Плава знала, как велика разница между одинаковыми словами, и это «добро» прозвучало как «прощай». Она знала, что это сказано для нее. Если бы у Зорко еще остались краски в его кисти или узоры в резце, которые он хотел бы выпустить на свет, он ответил бы иначе. Но Зорко, и она видела это, прошел по следу горячего ветра и опалил за собой землю, дойдя до начала ветра, открывающего суть вещей, сжигающего одежды чужих взглядов. Теперь, когда путь его был завершен, он снова мог уходить, чтобы добавить к розе еще один лепесток. Но Плава знала и другое: в какие края ни ушел бы он, дорисовывая свою вечную розу, как казалось ему, добавляя еще один лист к и без того горькой полынной траве, как думала она, — он всегда возвращался к ней, находя, сам не ведая того, ту самую сердцевину розы, которой не было места нигде, как думал он, которая только и была настоящей в отличие от призрачных лепестков, опадающих и обрываемых ветром, как знала она. Она знала, что он не может не уходить, потому что иначе, оставшись с нею здесь, в сердцевине мира, в вечности, он вернее уйдет от нее навсегда, поднявшись слишком высоко к странным существам, глядевшим с его холстов. Они были похожи на крылатых вилл-посестер и тут же на их крылатых братьев. Когда Плава смотрела на картины, что были в привезенных Зорко книгах, эти создания казались похожими на страшных огнеглазых аррантских богов, а когда кудесники выносили изображения веннских богов и духов, она видела, что творения мужа могли бы быть рядом с ними и никто, даже кудесник, не мог бы сказать, что им здесь не место. Плава знала, что земля — это мать, а отец — небо. Зорко был из тех, кто был привязан невидимыми нитями к небу, и мог уйти к отцу, слившись с ним, потому что в его душе было много от огромной души отца. А она крепко стояла на земле и не могла оставить внизу ее преходящую красоту. Поэтому, только разлучаясь с ним, могла она снова его встретить. И где-то в конце боли перед расставанием всегда оставалась память о будущей встрече, и за каждым холодным снегом виднелись в самой длинной зимней ночи очертания зеленых берегов неведомой реки со сладкой водой.

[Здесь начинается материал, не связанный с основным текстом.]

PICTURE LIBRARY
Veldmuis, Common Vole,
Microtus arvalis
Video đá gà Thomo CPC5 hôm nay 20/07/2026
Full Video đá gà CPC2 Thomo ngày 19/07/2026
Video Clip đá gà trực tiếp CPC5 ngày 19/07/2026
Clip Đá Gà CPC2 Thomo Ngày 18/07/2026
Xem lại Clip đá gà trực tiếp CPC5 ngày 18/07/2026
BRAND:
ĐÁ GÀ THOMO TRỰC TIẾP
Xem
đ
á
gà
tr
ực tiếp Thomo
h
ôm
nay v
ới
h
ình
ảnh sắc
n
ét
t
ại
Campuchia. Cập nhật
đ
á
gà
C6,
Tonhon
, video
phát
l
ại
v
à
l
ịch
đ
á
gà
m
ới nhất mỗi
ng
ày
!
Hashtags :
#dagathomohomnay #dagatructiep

— Поздорову вам, гости дорогие. — Она вышла из дому, красивая, в расшитой цветным бисером кике, с тщательно убранными волосами. — В дом проходите, не стойте на дворе. Зорко, ты так пойдешь или верхом? Сумку седельную собирать или короб?…
Хроника четвертая
Родное сердце
Росстань пятая
Зорко и Брессах Ог Ферт
Осенние дороги в конце месяца листопада были полны воды и жидкой холодной грязи. Зорко вспоминал золотую в это время долину ручья Черная Ольха на Восходных Берегах и с тоской взирал на ржавую, редкую уже листву пустынных лесов за великой Светынью, неулыбчивой в это бессолнечное время, плескавшей тяжкой, точно крушецовой волной. Их путь лежал почти в ту же сторону, куда по весне ушел Некрас, но он, в поисках ловца снов, повернул на полдень и восход и нашел того, кто ему нужен, гораздо быстрее, чем думал, но не сумел угадать его истинного лица под личиной шайтана. Четверо путников взяли на полдень и закат. Им надлежало перевалить через горы, одни и другие, пройти Кондар и Нарлак и где-то меж Халисуном и Саккаремом встретиться с катящимися на полночь и закат непобедимыми тьмами Гурцата.

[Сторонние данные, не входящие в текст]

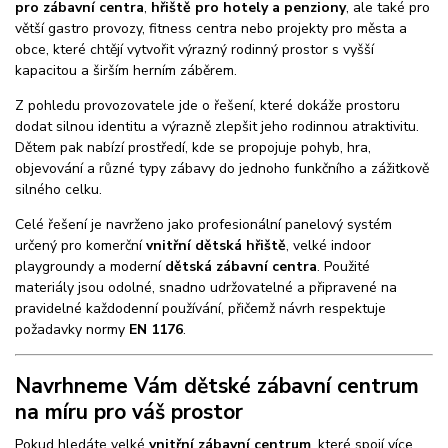
pro zábavní centra
,
hřiště pro hotely a penziony
, ale také pro
větší gastro provozy, fitness centra nebo projekty pro města a
obce, které chtějí vytvořit výrazný rodinný prostor s vyšší
kapacitou a širším herním záběrem.
Z pohledu provozovatele jde o řešení, které dokáže prostoru
dodat silnou identitu a výrazně zlepšit jeho rodinnou atraktivitu.
Dětem pak nabízí prostředí, kde se propojuje pohyb, hra,
objevování a různé typy zábavy do jednoho funkčního a zážitkově
silného celku.
Celé řešení je navrženo jako profesionální panelový systém
určený pro komerční
vnitřní dětská hřiště
, velké indoor
playgroundy a moderní
dětská zábavní centra
. Použité
materiály jsou odolné, snadno udržovatelné a připravené na
pravidelné každodenní používání, přičemž návrh respektuje
požadavky normy
EN 1176
.
Navrhneme Vám dětské zábavní centrum
na míru pro váš prostor
Pokud hledáte velké
vnitřní zábavní centrum
, které spojí více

Брессах Ог Ферт был прав, когда сказал, что они поведут друг друга, потому что каждый из них видел цель их похода, но каждый видел ее по-своему. Цель эта была далека, и найти степное войско на просторах Саккарема так, чтобы безошибочно встретиться с ним, пока не случилось самого страшного, было трудно, а для одного и вовсе не посильно. Гурцат стремился к той же волшебной розе, за которой некогда, совсем недавно, в образе шайтана рыскал Брессах Ог Ферт. Ту же розу держал в руках Кавус, умевший странствовать по людским снам, и он же мог шаг за шагом найти Гурцата по следу его сна, через который мчался черным перекати-полем чужой, гибельный сон. Зорко, не зная ничего ни о розе, ни о том, что случилось на караванном пути меж Хорасаном и Халисуном, проницая перекрывающие друг друга облака чужих снов, выглядывал меж небом и землей свой заветный Травень-остров. И, не зная, каков этот остров на самом деле, каждый раз сравнивал свои грезы о нем с тем, что ему открывалось, и все видел словно бы сквозь призрак этого острова. В конце пути он увидел розу, точно солнце вставшую над его землей, свободной от лжи, сгоревшей в горячем ветре. И эту розу он мог найти и отличить ее от всех других. И эту розу никак нельзя было отдавать Гурцату.